To Field, there's no such thing as a totally comprehensive map, but he says, "Some are more truthful than others." The so-called dasymetric dot density map is one of them. The term “dasymetric” refers to a map that accounts for population density in a given area. Instead of filling an entire state or county with the color red or blue to indicate which party won, Field uses red and blue dots to represent every vote that was cast. On this particular map from 2016, there are roughly 135 million dots. Then, rather than distributing the dots evenly around a county, he distributes them proportionally according to where people actually live, based on the US government's National Land Cover Database. That’s to avoid placing lots of dots in, say, the middle of a forest, and to account for dense population in cities.

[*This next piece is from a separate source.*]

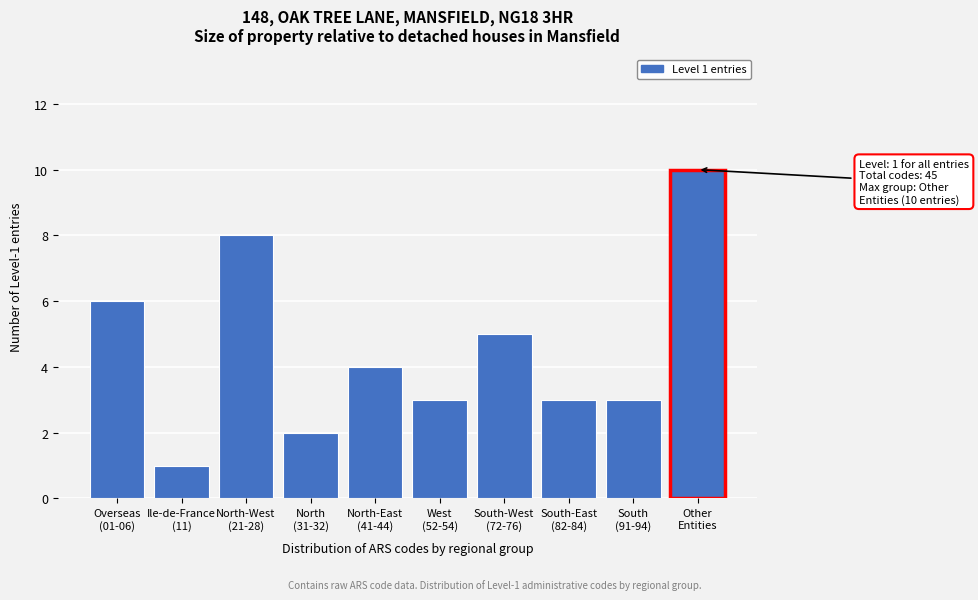

Reading right to left, transcribe all the data shown in this chart.

10	3	3	5	3	4	2	8	1	6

Taken together, Field says, these methods offer a far more detailed illustration of voter turnout than, say, the map in Yingst’s tweet. That map uses different shades of red and blue to indicate whether candidates won by a wide or slim margin. But by completely coloring in all the counties, it gives counties where only a few hundred votes were cast the same visual weight as counties where hundreds of thousands of votes were cast. So, the map looks red. But on the dasymetric dot density map, it’s the blue that stands out, conveying the difference between the popular vote, which Clinton won, and the electoral college vote, which Trump won.

Shades of Red and Blue


Presidential election 2016: Value-by-alpha KEN FIELD

The value-by-alpha map is similar to the dasymetric dot density map, and in some ways, even simpler. It doesn’t account for where votes were most likely cast within a county. Instead, it uses color to indicate the party’s vote share in each county, and opacity (in mapmaking, it’s called the “alpha channel,” hence, value-by-alpha) to indicate the population in a given area of the county. A bright, vibrant blue indicates a high Democratic vote share in a densely populated area. A light pink indicates a high Republican vote share in a sparsely populated area. Purples portray areas where one party or another won by a narrow margin.

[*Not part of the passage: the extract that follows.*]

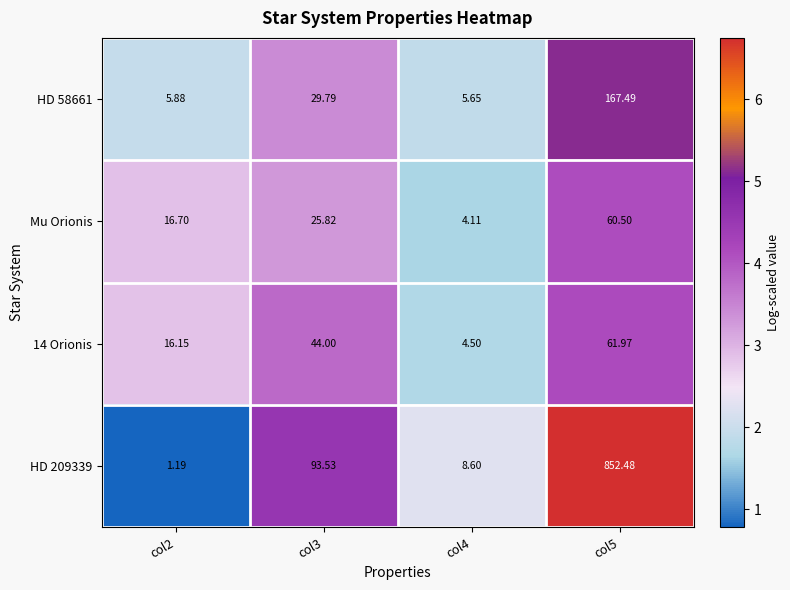

Is the value of Mu Orionis at col5 greater than the value of HD 58661 at col3?

Yes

What you notice first when you look at the map is that the solid red wall extending from North Dakota to Texas on the map Yingst shared is almost white in this rendering. What you notice second is just how much purple there is everywhere else. It’s a good reminder of what people often forget about the 2016 election: “It was very close,” Field says. President Trump won Michigan, Wisconsin, and Pennsylvania, the three states that clinched his victory, by about one percentage point or less.

The View from Above



See link to article above for the complete interactive map.
What Field likes most about the 3D prism map is how people react to it. “It’s just cool. People like 3D stuff,” he says. But it also illustrates an important point. Counties are colored red or blue, based on which party won, but the vote totals are portrayed in three dimensions, where the height is equal to the number of votes cast for the winning party. Because Clinton predominantly won big cities, where more votes are cast, it creates a map that looks a bit like a city itself, with dozens of mile-high blue skyscrapers jutting out from between red row-homes and strip malls.

Click around the map and you’ll see that viewed from above, it looks not unlike Trump's map—all in red. But click to tilt the map and it’s mostly blue spikes. It demonstrates perhaps more effectively than any of the other maps how President Trump won in 2016, Field says. “You had a Republican who was very successful in getting the smaller areas to vote Republican, while the larger populated major cities went Democrat,” he says.